__Data__
===============
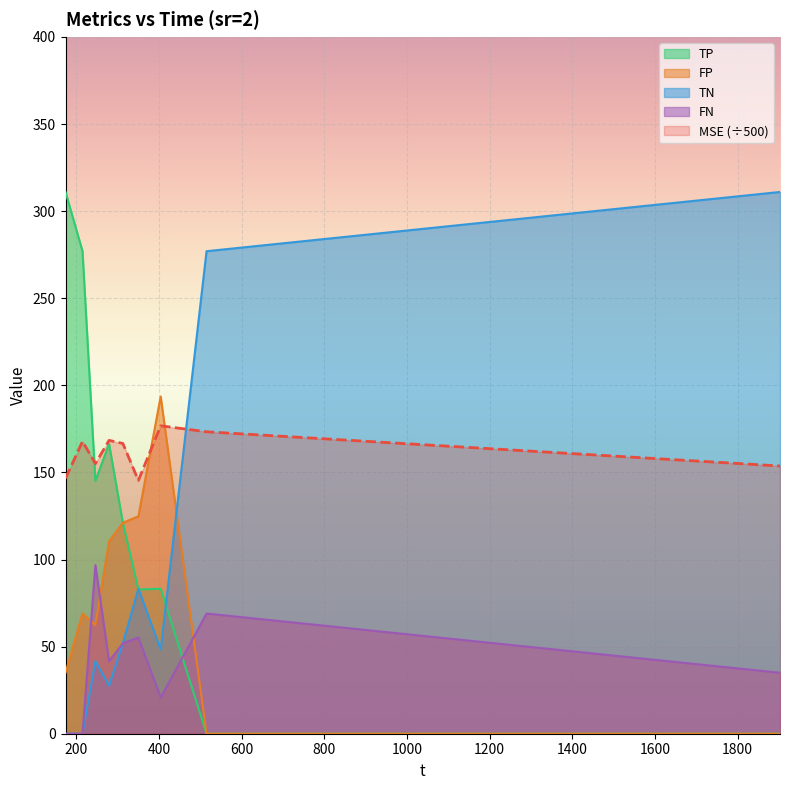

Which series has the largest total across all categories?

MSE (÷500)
===============
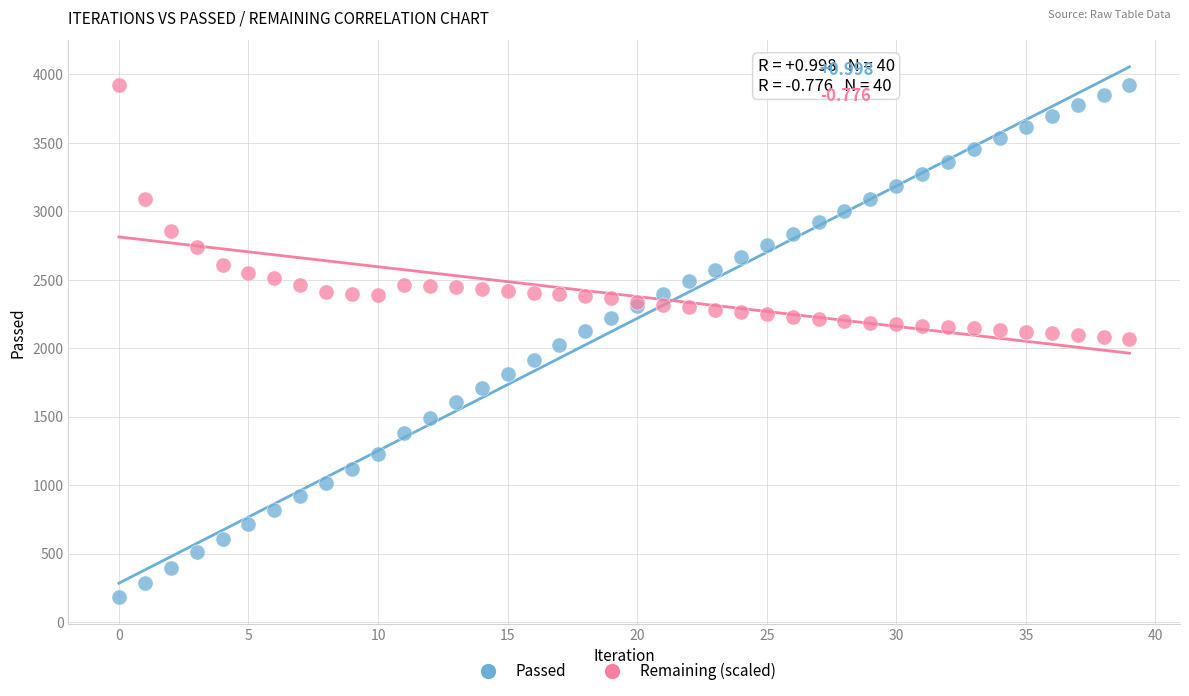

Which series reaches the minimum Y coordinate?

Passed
===============
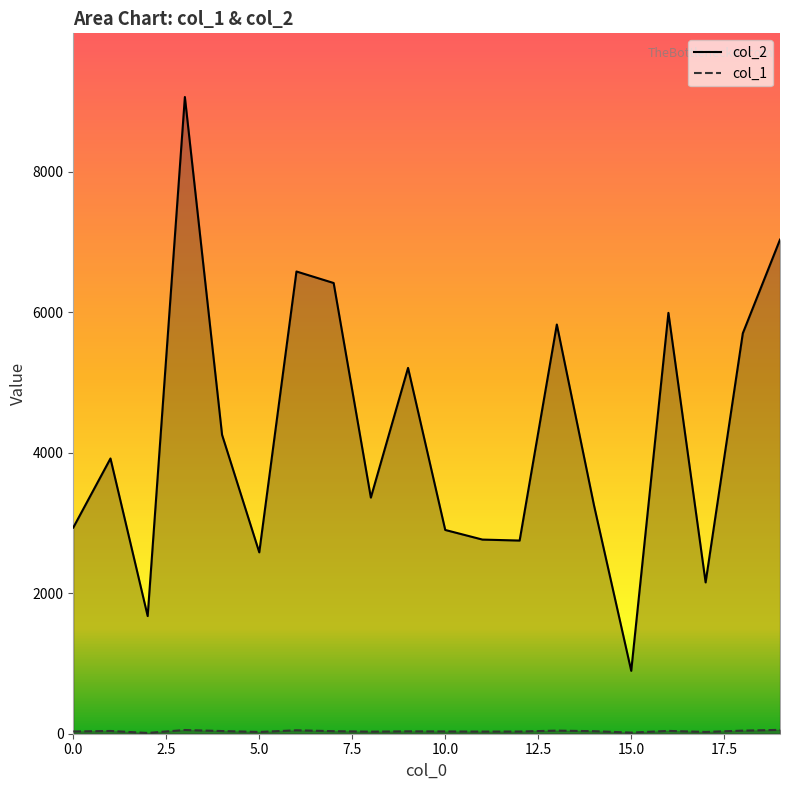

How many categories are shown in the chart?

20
===============
__Job__
Pick out every line in the listing above that contains the string "categories", treating uppercase and lowercase letters as different.

__Output below__
Which series has the largest total across all categories?
How many categories are shown in the chart?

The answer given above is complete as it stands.